Everything in the data must be repeated exactly, apart from the pictures, which are left out.

Supplied material:
Start of Block

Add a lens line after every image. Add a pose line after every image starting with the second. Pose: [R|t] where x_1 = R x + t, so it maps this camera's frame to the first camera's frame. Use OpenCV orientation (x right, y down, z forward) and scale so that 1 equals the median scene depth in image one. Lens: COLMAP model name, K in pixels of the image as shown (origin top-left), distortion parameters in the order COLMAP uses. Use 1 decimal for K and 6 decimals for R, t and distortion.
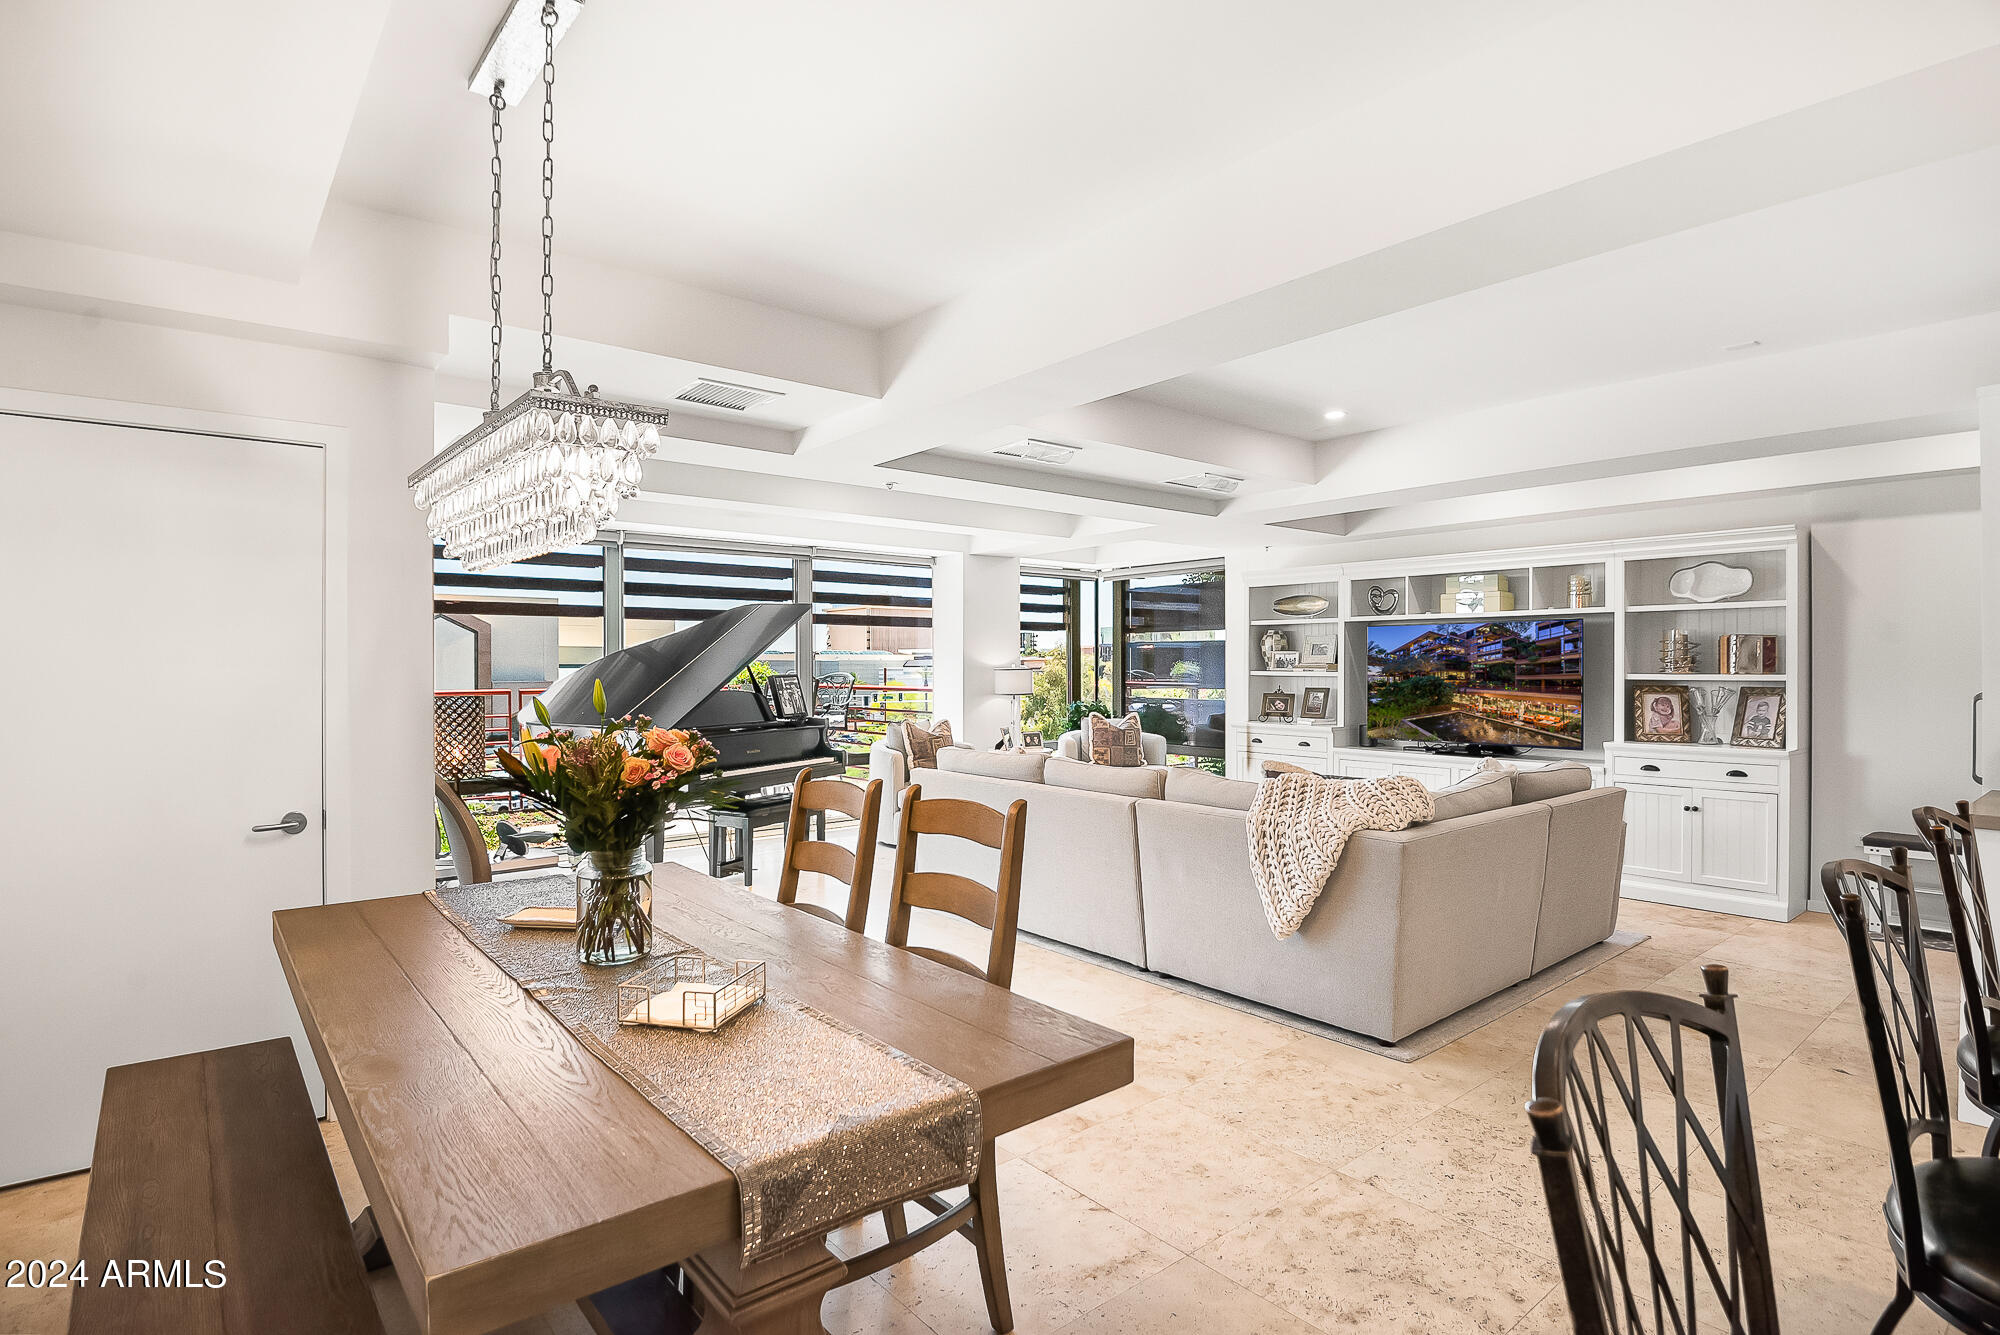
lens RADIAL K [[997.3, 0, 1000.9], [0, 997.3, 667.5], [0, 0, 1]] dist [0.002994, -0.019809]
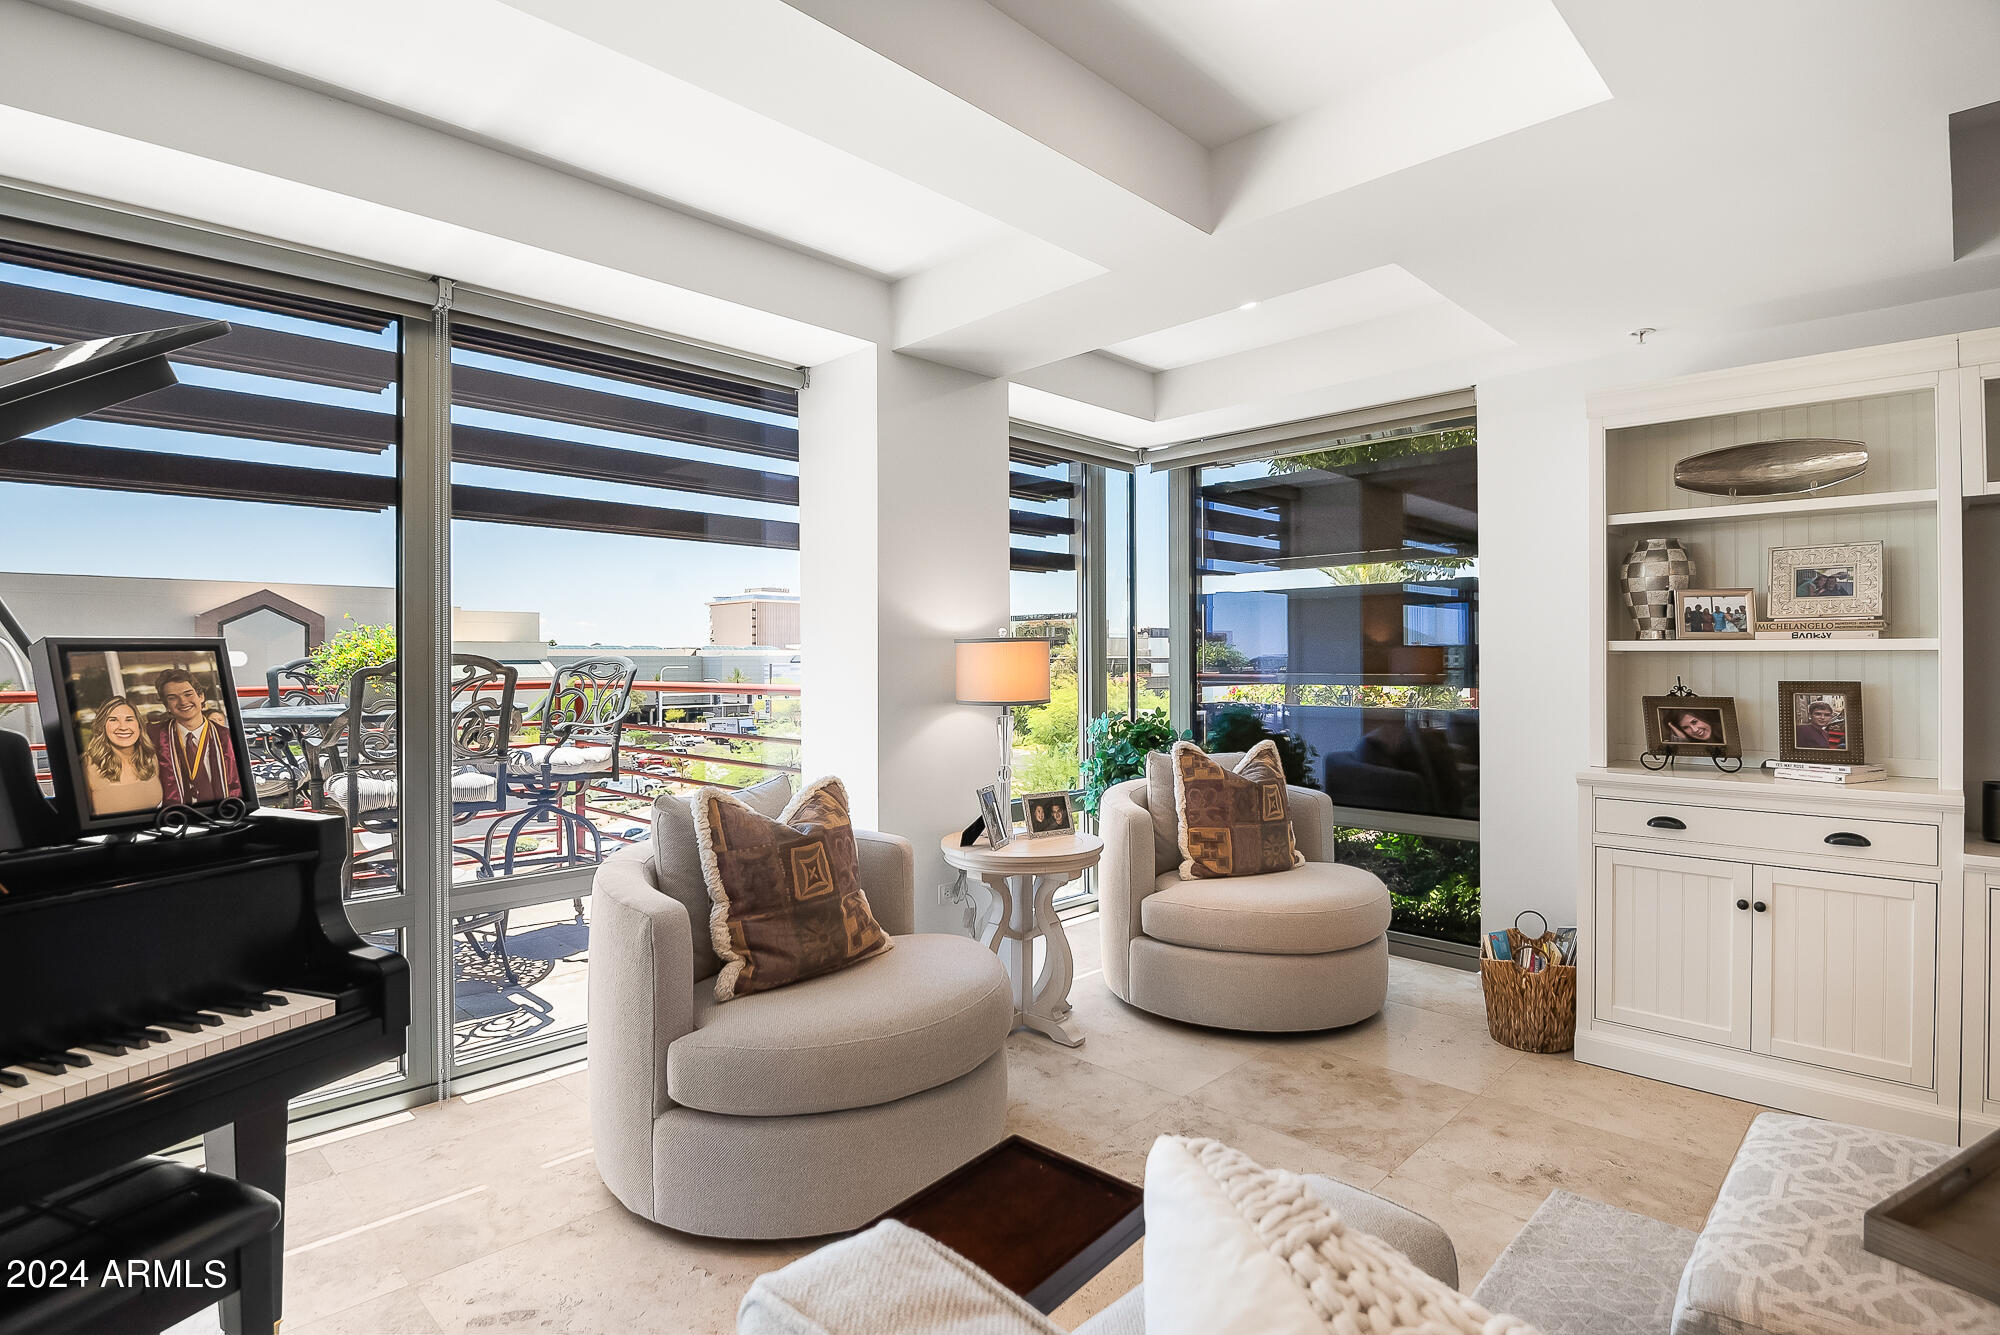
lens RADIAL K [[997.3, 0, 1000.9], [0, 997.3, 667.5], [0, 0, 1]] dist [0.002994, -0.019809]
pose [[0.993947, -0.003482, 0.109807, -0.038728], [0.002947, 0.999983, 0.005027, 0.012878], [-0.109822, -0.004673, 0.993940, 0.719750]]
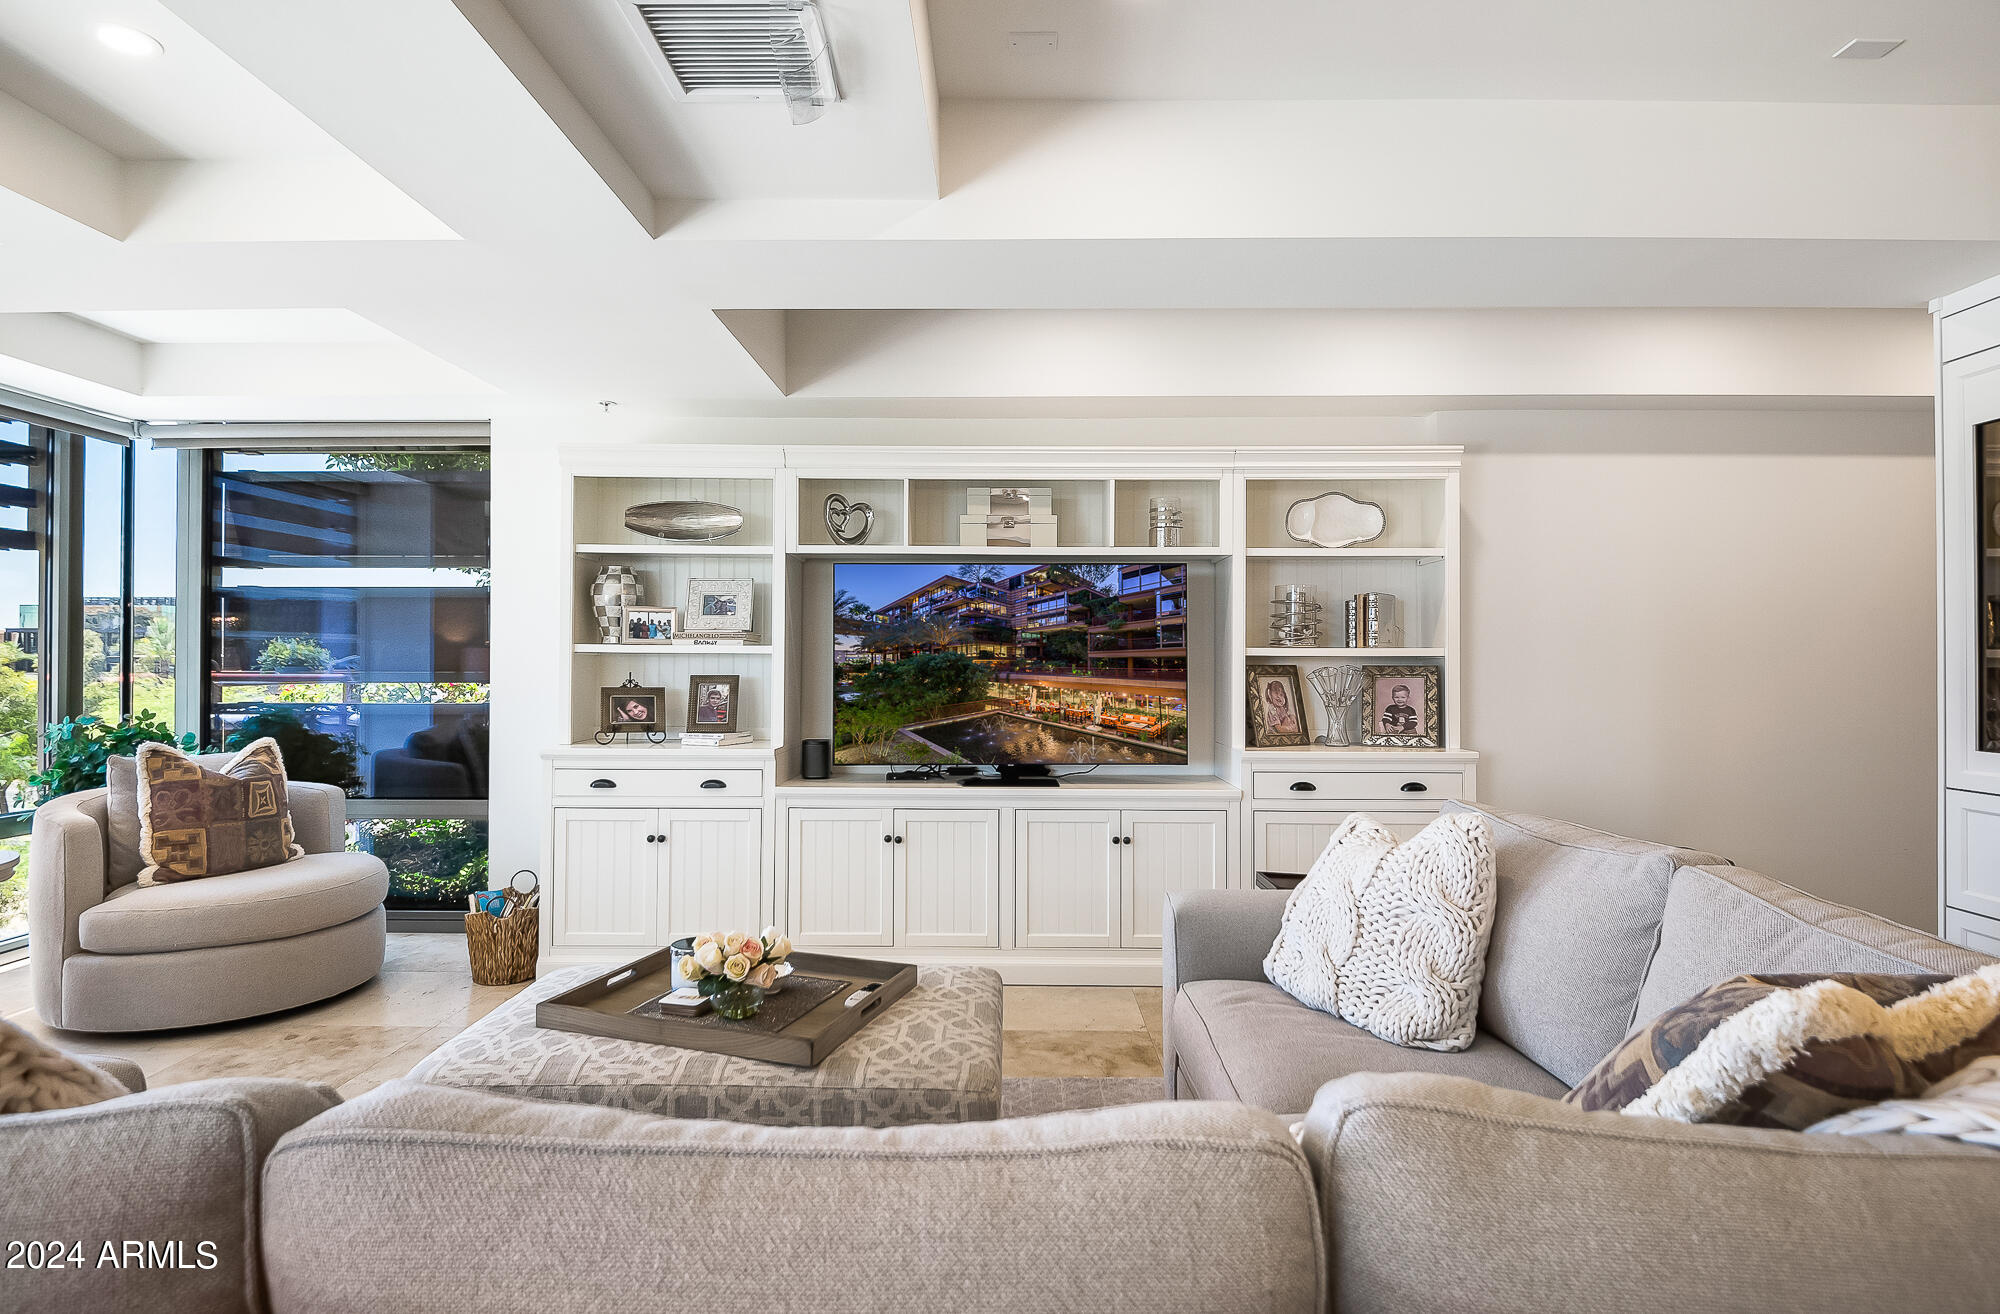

End of Block

Solved problem:
Add a lens line after every image. Add a pose line after every image starting with the second. Pose: [R|t] where x_1 = R x + t, so it maps this camera's frame to the first camera's frame. Use OpenCV orientation (x right, y down, z forward) and scale so that 1 equals the median scene depth in image one. Lens: COLMAP model name, K in pixels of the image as shown (origin top-left), distortion parameters in the order COLMAP uses. Use 1 decimal for K and 6 decimals for R, t and distortion.
lens RADIAL K [[997.3, 0, 1000.9], [0, 997.3, 667.5], [0, 0, 1]] dist [0.002994, -0.019809]
lens RADIAL K [[997.3, 0, 1000.9], [0, 997.3, 667.5], [0, 0, 1]] dist [0.002994, -0.019809]
pose [[0.993947, -0.003482, 0.109807, -0.038728], [0.002947, 0.999983, 0.005027, 0.012878], [-0.109822, -0.004673, 0.993940, 0.719750]]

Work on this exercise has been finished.